[[ DATA EXTRACT, beginning ]]

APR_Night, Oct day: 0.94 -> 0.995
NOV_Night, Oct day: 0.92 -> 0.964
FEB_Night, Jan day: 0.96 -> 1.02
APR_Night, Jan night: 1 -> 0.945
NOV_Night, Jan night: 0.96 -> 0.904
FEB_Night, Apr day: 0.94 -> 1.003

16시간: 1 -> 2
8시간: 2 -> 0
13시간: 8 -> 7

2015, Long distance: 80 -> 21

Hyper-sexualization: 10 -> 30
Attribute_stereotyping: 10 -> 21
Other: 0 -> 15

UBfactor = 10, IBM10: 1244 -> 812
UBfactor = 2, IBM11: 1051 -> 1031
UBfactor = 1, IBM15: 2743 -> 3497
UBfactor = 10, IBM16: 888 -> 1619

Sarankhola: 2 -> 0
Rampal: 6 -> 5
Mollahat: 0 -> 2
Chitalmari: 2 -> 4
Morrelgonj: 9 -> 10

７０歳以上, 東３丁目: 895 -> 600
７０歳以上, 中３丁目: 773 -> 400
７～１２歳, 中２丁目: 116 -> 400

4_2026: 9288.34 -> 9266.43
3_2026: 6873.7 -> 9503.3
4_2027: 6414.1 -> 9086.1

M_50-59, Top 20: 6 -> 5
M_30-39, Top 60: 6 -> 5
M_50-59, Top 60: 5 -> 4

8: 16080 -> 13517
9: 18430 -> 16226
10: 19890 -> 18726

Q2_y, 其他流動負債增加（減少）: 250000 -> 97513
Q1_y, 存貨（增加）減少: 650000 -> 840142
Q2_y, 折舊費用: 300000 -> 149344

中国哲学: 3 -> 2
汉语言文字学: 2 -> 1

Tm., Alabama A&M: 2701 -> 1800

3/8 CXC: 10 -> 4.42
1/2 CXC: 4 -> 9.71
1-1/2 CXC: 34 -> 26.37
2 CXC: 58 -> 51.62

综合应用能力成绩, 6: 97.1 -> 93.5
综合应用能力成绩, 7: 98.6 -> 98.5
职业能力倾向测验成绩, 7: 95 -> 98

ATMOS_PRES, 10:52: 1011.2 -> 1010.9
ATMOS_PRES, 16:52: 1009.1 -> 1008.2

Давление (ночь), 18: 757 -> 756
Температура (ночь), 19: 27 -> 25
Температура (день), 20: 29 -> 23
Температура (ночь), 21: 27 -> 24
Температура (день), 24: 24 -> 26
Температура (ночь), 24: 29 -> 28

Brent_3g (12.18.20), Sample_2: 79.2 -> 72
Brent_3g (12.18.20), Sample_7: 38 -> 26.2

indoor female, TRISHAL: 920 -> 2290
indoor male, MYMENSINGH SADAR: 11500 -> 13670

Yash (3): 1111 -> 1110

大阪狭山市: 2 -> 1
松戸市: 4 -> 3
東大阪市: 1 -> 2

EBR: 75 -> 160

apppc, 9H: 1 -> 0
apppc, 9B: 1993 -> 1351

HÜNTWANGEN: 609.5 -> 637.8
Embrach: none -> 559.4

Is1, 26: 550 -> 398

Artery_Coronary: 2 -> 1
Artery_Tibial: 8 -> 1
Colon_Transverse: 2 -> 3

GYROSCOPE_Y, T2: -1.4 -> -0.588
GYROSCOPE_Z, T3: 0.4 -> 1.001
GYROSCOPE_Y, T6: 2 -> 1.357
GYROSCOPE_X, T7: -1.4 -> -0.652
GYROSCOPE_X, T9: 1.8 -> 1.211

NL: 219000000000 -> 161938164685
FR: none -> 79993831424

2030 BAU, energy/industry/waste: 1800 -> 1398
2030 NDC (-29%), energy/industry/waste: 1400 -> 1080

[[ DATA EXTRACT, end ]]

Reproduce the listing in full. Keep it exactly as written.

APR_Night, Oct day: 0.94 -> 0.995
NOV_Night, Oct day: 0.92 -> 0.964
FEB_Night, Jan day: 0.96 -> 1.02
APR_Night, Jan night: 1 -> 0.945
NOV_Night, Jan night: 0.96 -> 0.904
FEB_Night, Apr day: 0.94 -> 1.003

16시간: 1 -> 2
8시간: 2 -> 0
13시간: 8 -> 7

2015, Long distance: 80 -> 21

Hyper-sexualization: 10 -> 30
Attribute_stereotyping: 10 -> 21
Other: 0 -> 15

UBfactor = 10, IBM10: 1244 -> 812
UBfactor = 2, IBM11: 1051 -> 1031
UBfactor = 1, IBM15: 2743 -> 3497
UBfactor = 10, IBM16: 888 -> 1619

Sarankhola: 2 -> 0
Rampal: 6 -> 5
Mollahat: 0 -> 2
Chitalmari: 2 -> 4
Morrelgonj: 9 -> 10

７０歳以上, 東３丁目: 895 -> 600
７０歳以上, 中３丁目: 773 -> 400
７～１２歳, 中２丁目: 116 -> 400

4_2026: 9288.34 -> 9266.43
3_2026: 6873.7 -> 9503.3
4_2027: 6414.1 -> 9086.1

M_50-59, Top 20: 6 -> 5
M_30-39, Top 60: 6 -> 5
M_50-59, Top 60: 5 -> 4

8: 16080 -> 13517
9: 18430 -> 16226
10: 19890 -> 18726

Q2_y, 其他流動負債增加（減少）: 250000 -> 97513
Q1_y, 存貨（增加）減少: 650000 -> 840142
Q2_y, 折舊費用: 300000 -> 149344

中国哲学: 3 -> 2
汉语言文字学: 2 -> 1

Tm., Alabama A&M: 2701 -> 1800

3/8 CXC: 10 -> 4.42
1/2 CXC: 4 -> 9.71
1-1/2 CXC: 34 -> 26.37
2 CXC: 58 -> 51.62

综合应用能力成绩, 6: 97.1 -> 93.5
综合应用能力成绩, 7: 98.6 -> 98.5
职业能力倾向测验成绩, 7: 95 -> 98

ATMOS_PRES, 10:52: 1011.2 -> 1010.9
ATMOS_PRES, 16:52: 1009.1 -> 1008.2

Давление (ночь), 18: 757 -> 756
Температура (ночь), 19: 27 -> 25
Температура (день), 20: 29 -> 23
Температура (ночь), 21: 27 -> 24
Температура (день), 24: 24 -> 26
Температура (ночь), 24: 29 -> 28

Brent_3g (12.18.20), Sample_2: 79.2 -> 72
Brent_3g (12.18.20), Sample_7: 38 -> 26.2

indoor female, TRISHAL: 920 -> 2290
indoor male, MYMENSINGH SADAR: 11500 -> 13670

Yash (3): 1111 -> 1110

大阪狭山市: 2 -> 1
松戸市: 4 -> 3
東大阪市: 1 -> 2

EBR: 75 -> 160

apppc, 9H: 1 -> 0
apppc, 9B: 1993 -> 1351

HÜNTWANGEN: 609.5 -> 637.8
Embrach: none -> 559.4

Is1, 26: 550 -> 398

Artery_Coronary: 2 -> 1
Artery_Tibial: 8 -> 1
Colon_Transverse: 2 -> 3

GYROSCOPE_Y, T2: -1.4 -> -0.588
GYROSCOPE_Z, T3: 0.4 -> 1.001
GYROSCOPE_Y, T6: 2 -> 1.357
GYROSCOPE_X, T7: -1.4 -> -0.652
GYROSCOPE_X, T9: 1.8 -> 1.211

NL: 219000000000 -> 161938164685
FR: none -> 79993831424

2030 BAU, energy/industry/waste: 1800 -> 1398
2030 NDC (-29%), energy/industry/waste: 1400 -> 1080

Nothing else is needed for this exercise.